DIRECTIVE 1:
Write out the part of the AEḡIS antimatter passage between "AEḡIS is one" and "even for antimatter.", inclusive.
DIRECTIVE 2:
Answer these questions using the AEḡIS antimatter passage:
(a) In which journal was the result published?
(b) With what accuracy did the sensor determine where antiprotons struck its surface?
(c) What is the scientific goal of AEḡIS?
DIRECTIVE 3:
Carry on the AEḡIS antimatter passage from its final sentence.

The AEḡIS experiment (Antimatter Experiment: Gravity Interferometry and Spectroscopy), ongoing at CERN with the collaboration of INFN, has achieved an important result published today, April 2, 2025, in the journal Science Advances (https://www.science.org/doi/10.1126/sciadv.ads1176).

AEḡIS researchers have developed an innovative idea to study antimatter: they “hacked” an image sensor commonly used in smartphone cameras, which is normally used to convert incoming light into a digital image, modifying it to reveal incoming antiparticles. The use of these sensors (called CMOS, Complementary Metal Oxide Semiconductor), which have silicon pixels smaller than 1 micrometer, has led to unprecedented results.

The experiment has indeed set a new world record for resolution in detecting antimatter annihilations, managing to determine the impact position of antiprotons on the sensor’s surface with an accuracy of 600 nanometers. In addition to the impact point, the sensor has proven capable of revealing the trajectory of the fragments resulting from the annihilation with the highest resolution ever achieved in a pixel detector.

AEḡIS is one of the active experiments in the Antimatter Factory at CERN and includes INFN among its main funders. Its scientific goal is to measure the gravitational acceleration of antihydrogen. This measurement aims to verify the validity of Einstein’s weak equivalence principle, one of the cornerstones of General Relativity, even for antimatter.

“This sensor represents a real turning point for observing the small deviation caused by gravity in a horizontally moving antihydrogen beam, and it could have a significant impact more generally for particle physics, especially in experiments where high position resolution is crucial,” comments Ruggero Caravita, INFN researcher at TIFPA in Trento and head of the AEḡIS collaboration. “Thanks to this extraordinary resolution, we are also able to distinguish different types of annihilation fragments, nuclear fragments, alpha particles, protons, and pions, which will allow us to make a leap forward in understanding the interactions between low-energy antiprotons and materials,” concludes Caravita.

DATA BELOW:
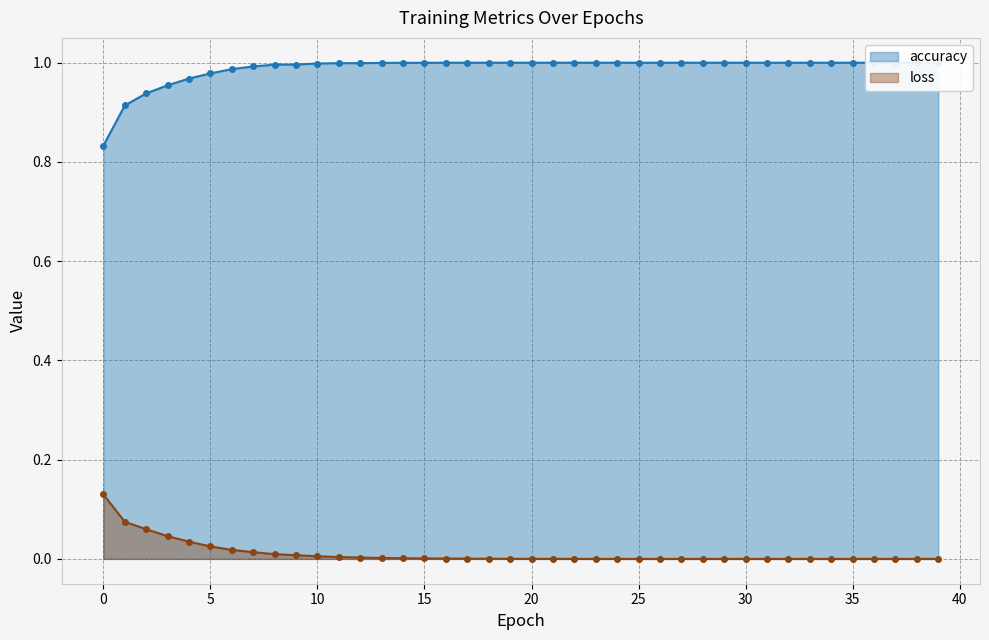

True or false: loss has a value of 0.0 at 37.

False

OUTPUT 1:
AEḡIS is one of the active experiments in the Antimatter Factory at CERN and includes INFN among its main funders. Its scientific goal is to measure the gravitational acceleration of antihydrogen. This measurement aims to verify the validity of Einstein’s weak equivalence principle, one of the cornerstones of General Relativity, even for antimatter.

OUTPUT 2:
(a) Science Advances.
(b) 600 nanometers.
(c) To measure the gravitational acceleration of antihydrogen.

OUTPUT 3:
“However, a single sensor is not sufficient for most purposes, given its small size,” comments Francesco Guatieri from the Research Neutron Source FRM II at the Technical University of Munich, coordinator of the research. “For this reason, we integrated 60 of these sensors into a single device, the Optical Photon and Antimatter Imager (OPHANIM), achieving the photographic detector with the highest number of pixels currently operational: 3840 Mpixel. This allows us to have both extremely high resolution and a good particle collection area.” The detector created is the electronic equivalent of a photographic plate. Comparing the resolution of each sensor with the particle tracking record in an emulsion detector, which stands at around 300 nanometers (achieved by the OPERA experiment at the INFN Gran Sasso National Laboratory in 2008), it is observed that the new device reaches a practically equivalent resolution, but in electronic mode, making the data immediately readable.

INFN is among the scientific leaders and main funders of the AEḡIS experiment, which has always been Italian-led, and is now included in the context of the LEA (Low Energy Antimatter) collaboration of INFN, which groups together the various scientific activities of the Institute in this sector. The AEḡIS scientific collaboration includes research groups from the INFN TIFPA National Center and the University of Trento, from the INFN division and the State University of Milan, from the Polytechnic University of Milan, from the INFN division of Pavia and from the University of Brescia.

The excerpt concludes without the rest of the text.